Elementary but often forgotten things every property manager should do as part of their ongoing commitment to being a great property manager.
1. Touch base with your client, the property owner, on a regular basis, even if and especially when everything is going well. Property owners are used to that sinking feeling when seeing an email, or their property manager’s phone number pop up on their phone. They assume there is going to be yet another crisis that needs attention and money. Ask yourself if this is the relationship you want with your clients. Most people don’t want to be only the bearer of bad news in any relationship, so be the bearer of good news once in a while and call your property owner client to let him or her know that you still appreciate the business; ask if there is anything that you could be doing better or to be more helpful; and, reach out with good news. It will help establish a relationship that is not all about what went wrong, but also about what is going right. It will also help a broker/manager to be foremost in the minds of owner clients when a client seeks to sell a property.
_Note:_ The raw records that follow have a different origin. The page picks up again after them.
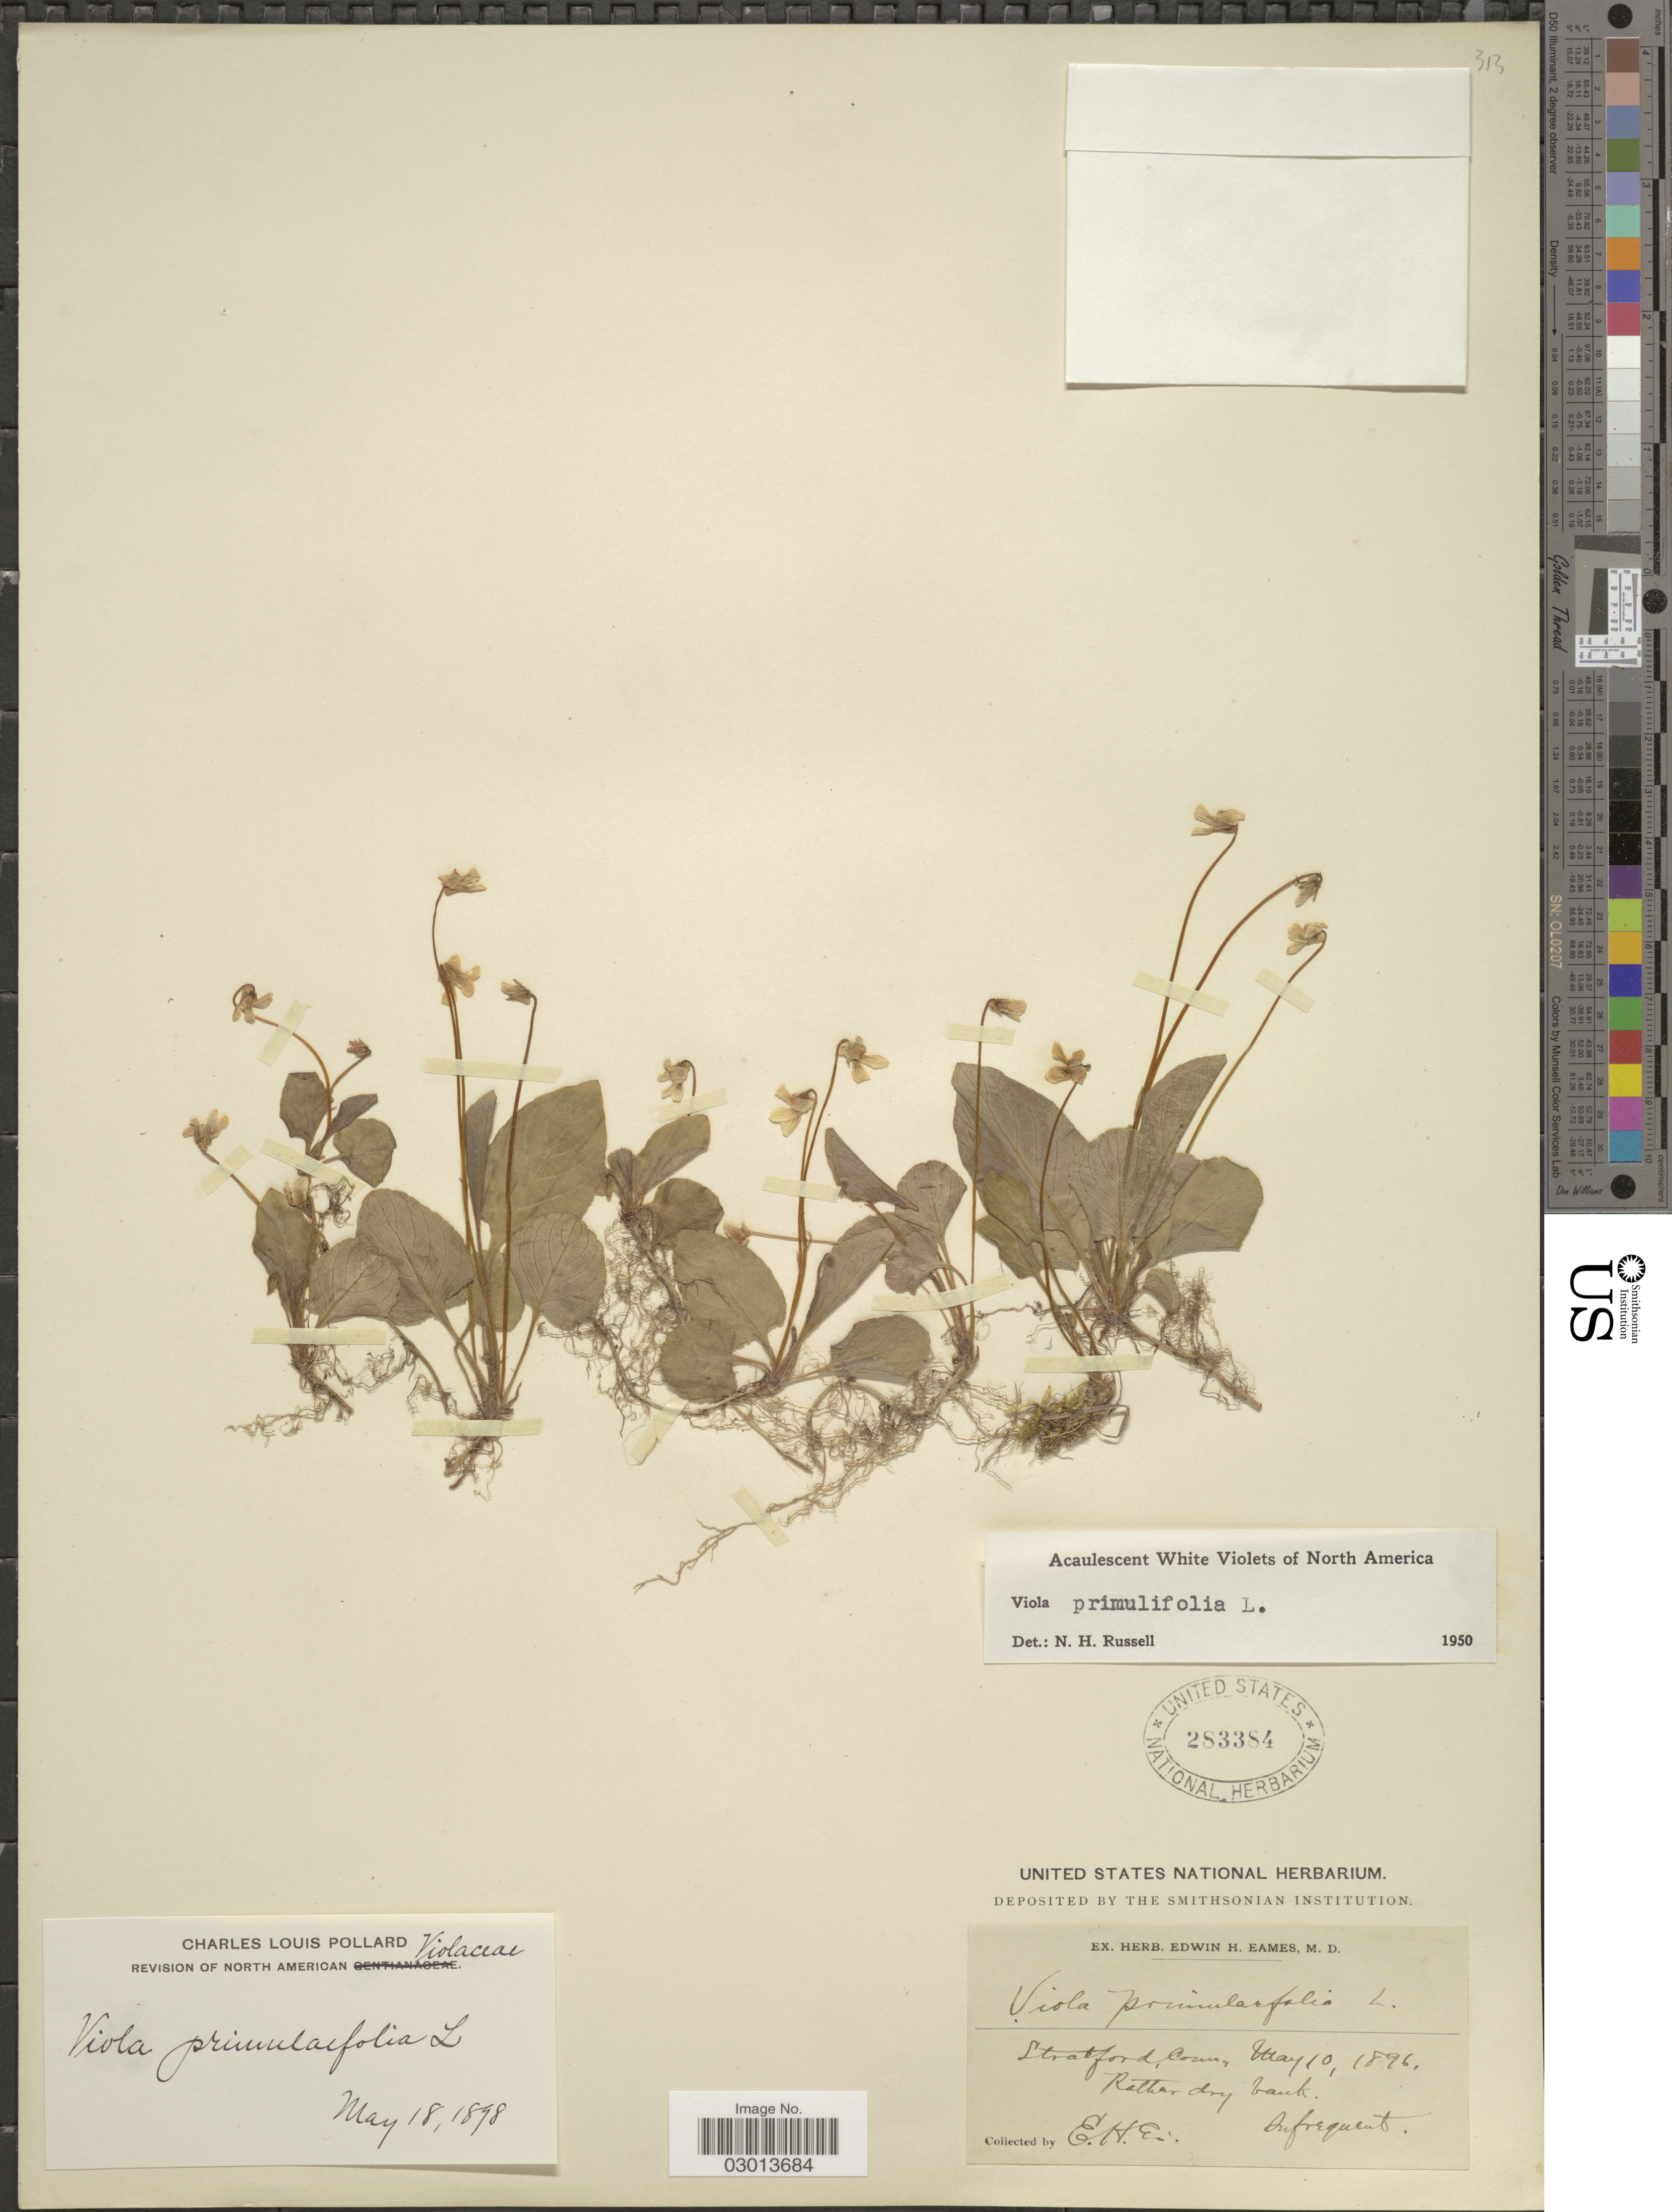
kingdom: Plantae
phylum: Tracheophyta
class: Magnoliopsida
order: Malpighiales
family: Violaceae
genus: Viola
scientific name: Viola primulifolia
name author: L.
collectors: E. H. Eames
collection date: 1896-05-10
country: United States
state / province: Connecticut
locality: Stratford, Conn.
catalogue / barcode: US 283384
2. Drive by the properties you manage. Just because a tenant has not contacted you with a problem, does not mean that one does not exist. There may be issues that not even the tenant is aware of. Shingles that have blown off the roof in a storm, for example. Another is when a tenant is responsible for the lawn maintenance. Sometimes the tenants need to be reminded to maintain the lawns in a responsible manner and to mow regularly. Lawn maintenance is a chore and not a particularly cherished chore. It must be done, but you won’t know if it is being done if you have not driven by the property. Driving past the rental properties you manage should be done regularly, but especially after nasty weather which could have caused exterior damage that tenants may not have noticed. One of my tenants is responsible for snow removal. When I drove by the property a couple of days after a rather large snow storm, I noticed that the snow had accumulated three-quarters of the way up the front door and he had not cleared it yet. This can cause damage to the structure and to the wood of the door, or a glass storm door. He may not have seen the urgency of rectifying the situation, but upon me becoming aware of it, I placed a call to request that it be taken care of right away and he complied. Protecting your client’s investment is important and regular, exterior inspections go a long way to further that goal.
3. Foster tenant goodwill with a box of cookies at Christmas/Holiday time. Acknowledge other holidays, like New Years, 4th of July and Memorial Day. A quick note to wish your tenants well on these occasions of celebration will encourage a cooperative relationship between you and the tenant and will help to make you approachable by the tenant, should issues and maintenance problems arise.
These are three simple things a property manager can do to make himself or herself a valuable partner to a investment property owner.